Mampir Guyon
--
Oleh: Dahlan Iskan
Kalah cepat. Saya yang berniat ke Kaliwungu, tiba-tiba Kokkang yang muncul di depan pintu. Sabtu sore lalu.
Rupanya tidak hanya saya yang kangen. "Saya juga kangen, Abah," katanya.
Hujan turun dengan lebatnya. Kokkang datang sendirian. Kaliwungu-Mojokerto sekarang memang hanya tiga jam. Lewat tol. Rumah Kokkang di Kaliwungu, dekat Semarang, tidak jauh dari mulut tol.
"Siapa yang jaga ibunda?" tanya saya agak waswas. Kan tidak mungkin ibunda sudah meninggal. Rasanya baru dua hari lalu saya berkomunikasi dengan Kokkang. Tidak ada tanda-tanda ibunya meninggal.

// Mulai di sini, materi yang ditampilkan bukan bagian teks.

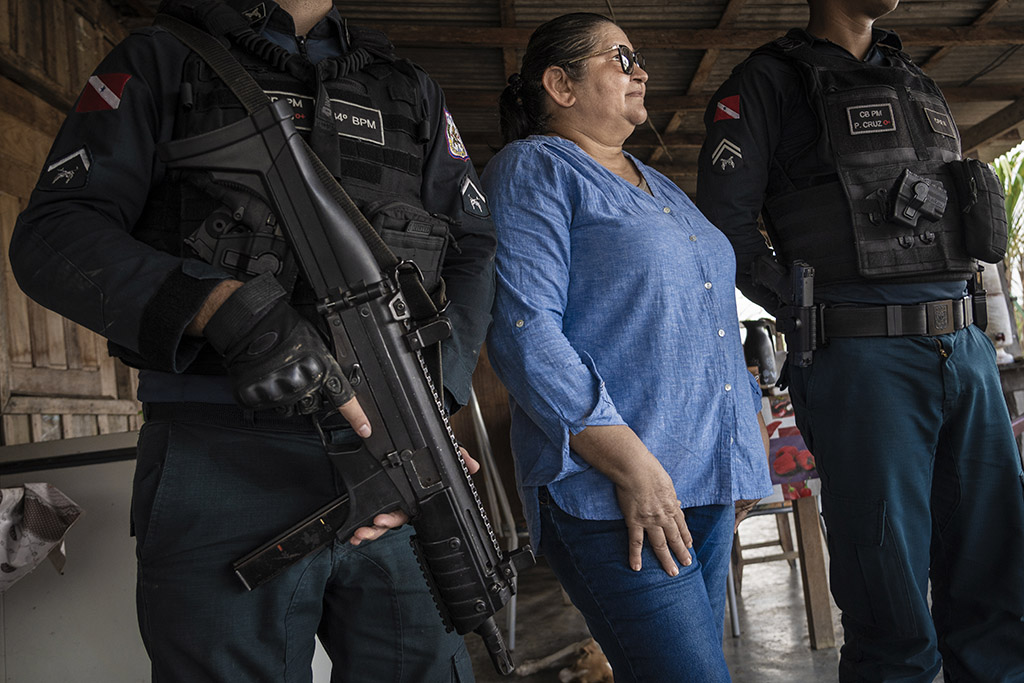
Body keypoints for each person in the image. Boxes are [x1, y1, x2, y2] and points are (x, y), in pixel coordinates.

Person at [8, 0, 496, 681]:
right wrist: (224, 309)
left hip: (392, 455)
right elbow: (53, 237)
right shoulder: (162, 58)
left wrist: (429, 400)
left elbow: (473, 251)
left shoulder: (409, 88)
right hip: (221, 451)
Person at [697, 1, 1024, 681]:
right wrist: (807, 305)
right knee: (890, 599)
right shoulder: (766, 80)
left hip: (964, 350)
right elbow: (721, 226)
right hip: (863, 357)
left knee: (998, 576)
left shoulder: (915, 78)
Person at [482, 13, 773, 683]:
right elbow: (525, 334)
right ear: (560, 83)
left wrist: (743, 442)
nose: (641, 70)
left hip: (704, 479)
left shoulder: (657, 183)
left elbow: (708, 320)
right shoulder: (535, 169)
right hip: (619, 488)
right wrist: (634, 465)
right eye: (621, 58)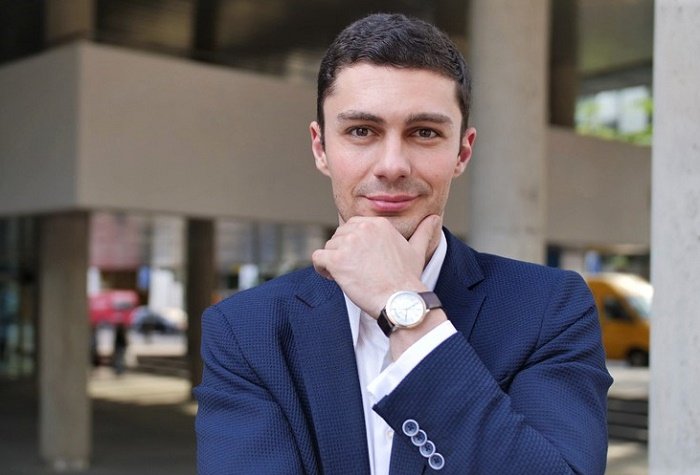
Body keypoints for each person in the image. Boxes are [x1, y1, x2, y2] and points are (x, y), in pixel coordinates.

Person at [194, 13, 612, 475]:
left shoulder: (549, 309)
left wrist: (408, 311)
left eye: (424, 132)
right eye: (361, 131)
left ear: (462, 152)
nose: (392, 165)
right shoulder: (246, 331)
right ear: (320, 148)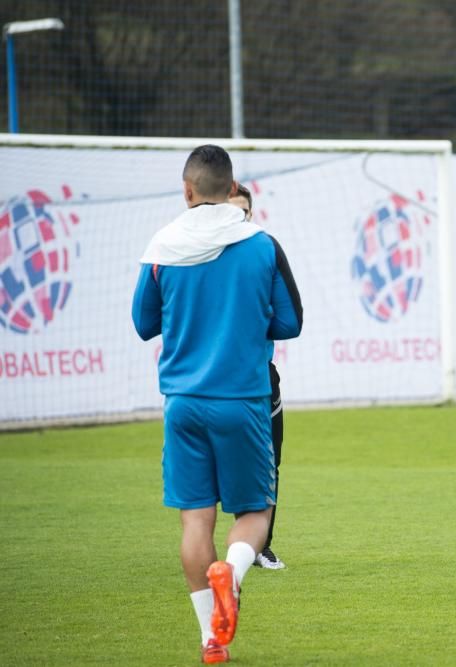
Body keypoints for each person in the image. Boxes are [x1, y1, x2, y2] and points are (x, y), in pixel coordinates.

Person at [132, 145, 303, 664]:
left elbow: (144, 324)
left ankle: (213, 639)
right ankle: (232, 570)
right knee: (255, 511)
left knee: (194, 523)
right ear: (232, 190)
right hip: (242, 400)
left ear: (187, 191)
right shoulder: (262, 245)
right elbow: (289, 322)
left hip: (182, 403)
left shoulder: (162, 247)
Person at [229, 183, 286, 571]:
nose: (238, 219)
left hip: (261, 377)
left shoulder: (263, 253)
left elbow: (289, 319)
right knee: (223, 472)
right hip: (221, 383)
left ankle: (260, 546)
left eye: (243, 212)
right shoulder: (199, 257)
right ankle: (232, 552)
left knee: (270, 465)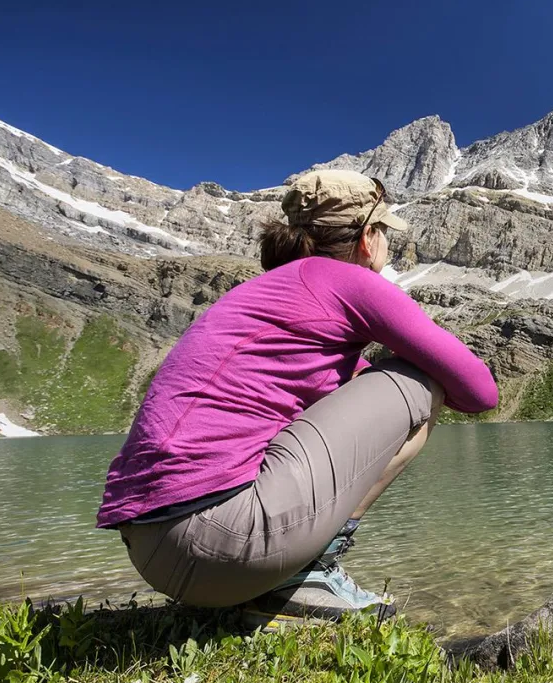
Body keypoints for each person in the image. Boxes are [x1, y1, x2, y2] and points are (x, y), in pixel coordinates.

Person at [97, 170, 498, 625]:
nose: (388, 243)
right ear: (368, 237)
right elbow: (480, 391)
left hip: (154, 552)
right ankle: (310, 572)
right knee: (418, 382)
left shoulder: (264, 292)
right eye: (384, 231)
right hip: (220, 544)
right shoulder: (348, 282)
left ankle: (279, 582)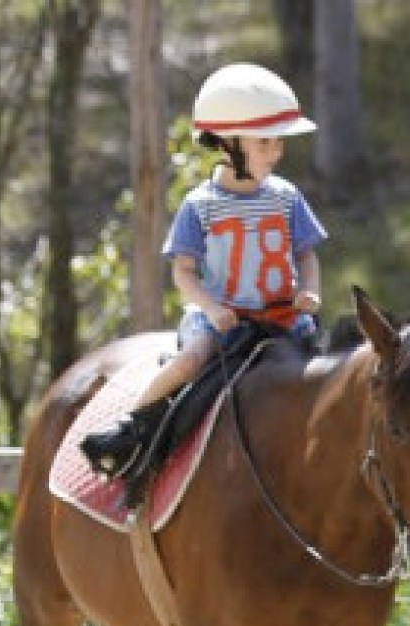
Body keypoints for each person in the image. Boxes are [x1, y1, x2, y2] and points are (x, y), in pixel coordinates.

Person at [82, 62, 326, 492]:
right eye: (265, 141)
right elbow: (183, 272)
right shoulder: (201, 205)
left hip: (282, 317)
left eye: (279, 142)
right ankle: (134, 426)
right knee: (190, 362)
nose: (276, 152)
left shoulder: (287, 197)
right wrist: (212, 309)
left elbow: (306, 254)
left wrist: (309, 291)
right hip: (222, 320)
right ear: (229, 143)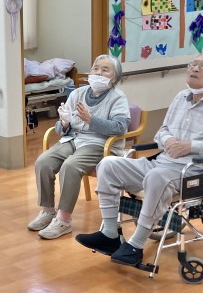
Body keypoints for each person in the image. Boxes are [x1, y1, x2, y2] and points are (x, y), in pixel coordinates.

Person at [76, 53, 203, 266]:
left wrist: (192, 146)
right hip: (162, 162)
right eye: (193, 64)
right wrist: (169, 140)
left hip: (197, 171)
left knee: (157, 176)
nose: (194, 69)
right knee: (108, 164)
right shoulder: (181, 97)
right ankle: (109, 234)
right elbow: (162, 131)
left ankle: (136, 245)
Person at [27, 55, 130, 239]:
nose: (98, 72)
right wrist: (64, 123)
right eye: (96, 68)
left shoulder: (118, 98)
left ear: (114, 77)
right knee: (43, 162)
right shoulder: (77, 94)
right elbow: (61, 129)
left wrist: (92, 120)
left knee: (70, 166)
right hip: (73, 139)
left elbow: (120, 127)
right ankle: (48, 211)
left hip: (100, 143)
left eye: (105, 70)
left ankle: (63, 220)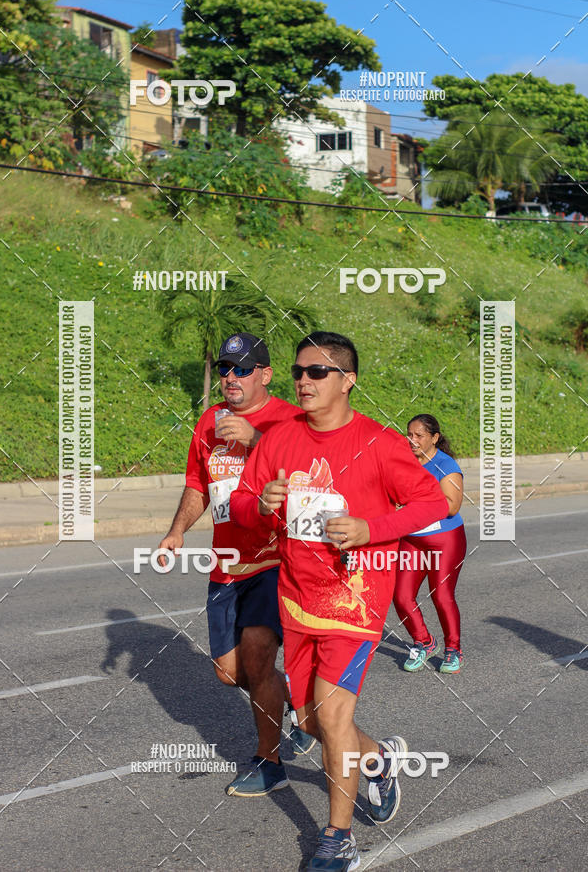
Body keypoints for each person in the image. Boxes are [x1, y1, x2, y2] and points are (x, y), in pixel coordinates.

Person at [231, 331, 449, 871]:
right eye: (299, 372)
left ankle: (338, 839)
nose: (303, 381)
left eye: (318, 372)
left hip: (355, 602)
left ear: (347, 380)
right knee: (309, 721)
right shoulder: (280, 438)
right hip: (297, 598)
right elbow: (238, 504)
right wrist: (260, 502)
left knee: (330, 718)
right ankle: (377, 760)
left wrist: (370, 527)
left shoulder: (379, 443)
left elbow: (432, 502)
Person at [158, 332, 314, 798]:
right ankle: (298, 704)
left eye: (242, 369)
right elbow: (197, 485)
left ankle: (269, 762)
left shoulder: (290, 418)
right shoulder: (209, 421)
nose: (231, 378)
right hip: (227, 565)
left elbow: (312, 470)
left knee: (258, 660)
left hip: (276, 561)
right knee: (229, 672)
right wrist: (177, 530)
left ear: (265, 375)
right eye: (225, 369)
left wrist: (257, 438)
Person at [393, 414, 467, 674]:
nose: (412, 440)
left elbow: (452, 506)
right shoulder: (403, 461)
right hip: (412, 540)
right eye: (409, 434)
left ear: (434, 438)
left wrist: (413, 507)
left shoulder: (446, 466)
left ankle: (453, 650)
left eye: (419, 436)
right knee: (401, 596)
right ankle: (424, 641)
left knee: (442, 596)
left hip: (444, 541)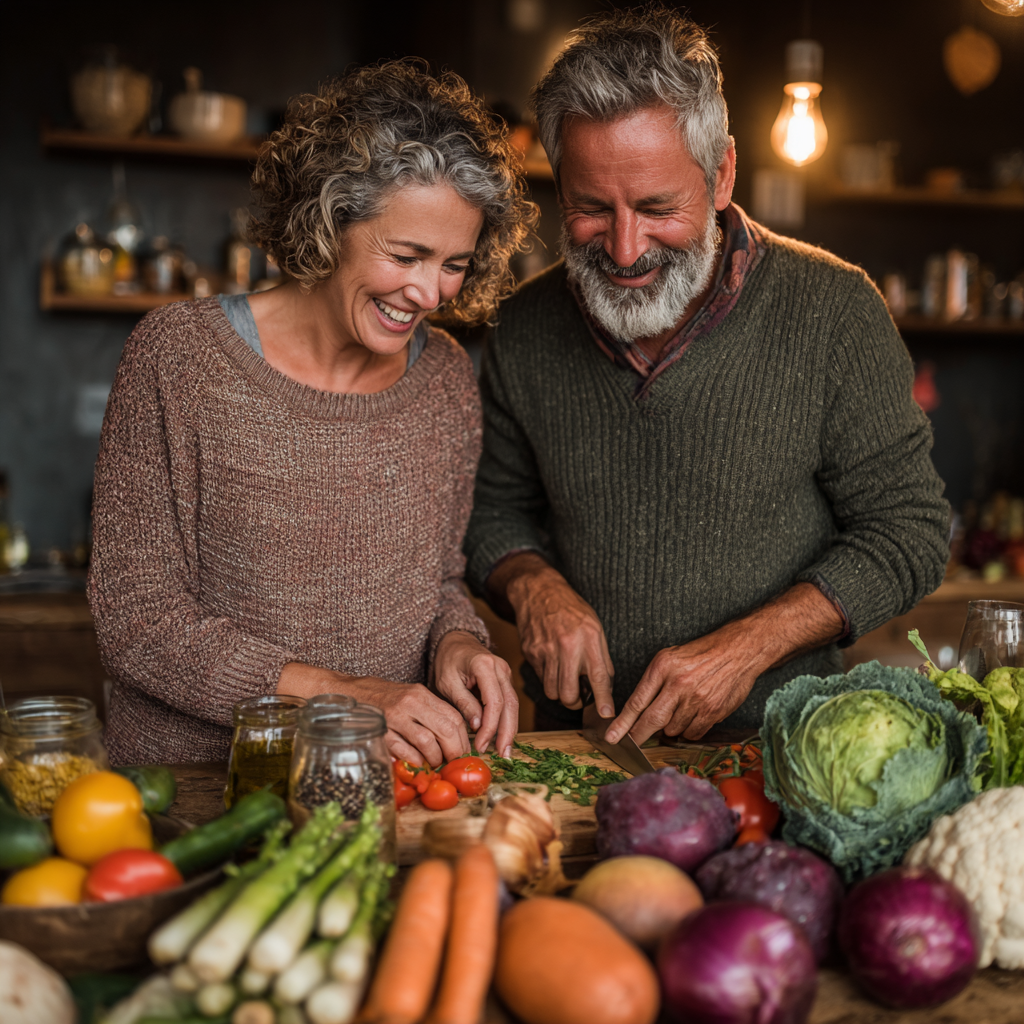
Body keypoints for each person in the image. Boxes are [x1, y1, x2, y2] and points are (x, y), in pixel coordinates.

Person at [464, 8, 950, 745]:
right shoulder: (524, 326)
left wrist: (749, 646)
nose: (625, 247)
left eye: (658, 207)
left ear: (721, 173)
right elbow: (491, 510)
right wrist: (532, 585)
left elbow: (910, 531)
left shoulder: (835, 312)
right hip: (574, 748)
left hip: (783, 751)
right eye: (592, 208)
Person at [89, 61, 536, 766]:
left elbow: (438, 579)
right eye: (407, 254)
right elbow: (136, 617)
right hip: (198, 790)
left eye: (454, 262)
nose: (429, 292)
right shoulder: (178, 357)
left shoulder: (446, 375)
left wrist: (457, 641)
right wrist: (340, 695)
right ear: (329, 221)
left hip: (376, 783)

Dua hari lalu? Mungkin tiga hari. Atau empat hari. Saya seperti lupa hari. Istanbul-Singapura-Jakarta-Bandung-Surabaya-Bandung-Surabaya dalam tiga hari membuat saya lupa hari. Hanya Bandung-Surabaya yang terakhir yang pakai kereta api (Turangga Panoramic) –tetap enak meski di malam hari yang gelap.
"Saya minta adik untuk jaga ibu," katanya," kata Kokkang yang punya nama depan Wahyu.
Saya pun lega. Tidak ada masalah dengan ibunya. "Ibu kian baik meski tetap tidak bisa berdiri," ujar Kokkang.
Kami pun bicara soal bukunya yang baru terbit. Kapan terbitnya?
"Ya setelah diulas di Disway. Banyak permintaan. Lalu saya terbitkan dalam bentuk buku digital," katanya. Harganya Rp 50.000 per buku.
"Untuk sebuah buku digital harga Rp 50.000 terlalu mahal," kata saya. "Kan tidak perlu biaya cetak".
Biarlah mahal. Untuk pembaca yang mampu. Tapi, kata saya pada Kokkang, kapan-kapan harus diturunkan setengahnya.
Buku yang ditulis Kokkang itu terlalu baik kalau hanya sedikit yang membaca.
Saya berkepentingan kian banyak yang bisa membaca buku itu. Sangat menyentuh: seorang kartunis seperti Kokkang merawat ibunya yang sudah berumur 80 tahun dengan sepenuh hati. Padahal ibunya sudah mulai pikun. Tidak bisa berdiri. Penglihatan turun. Pun pendengarannyi.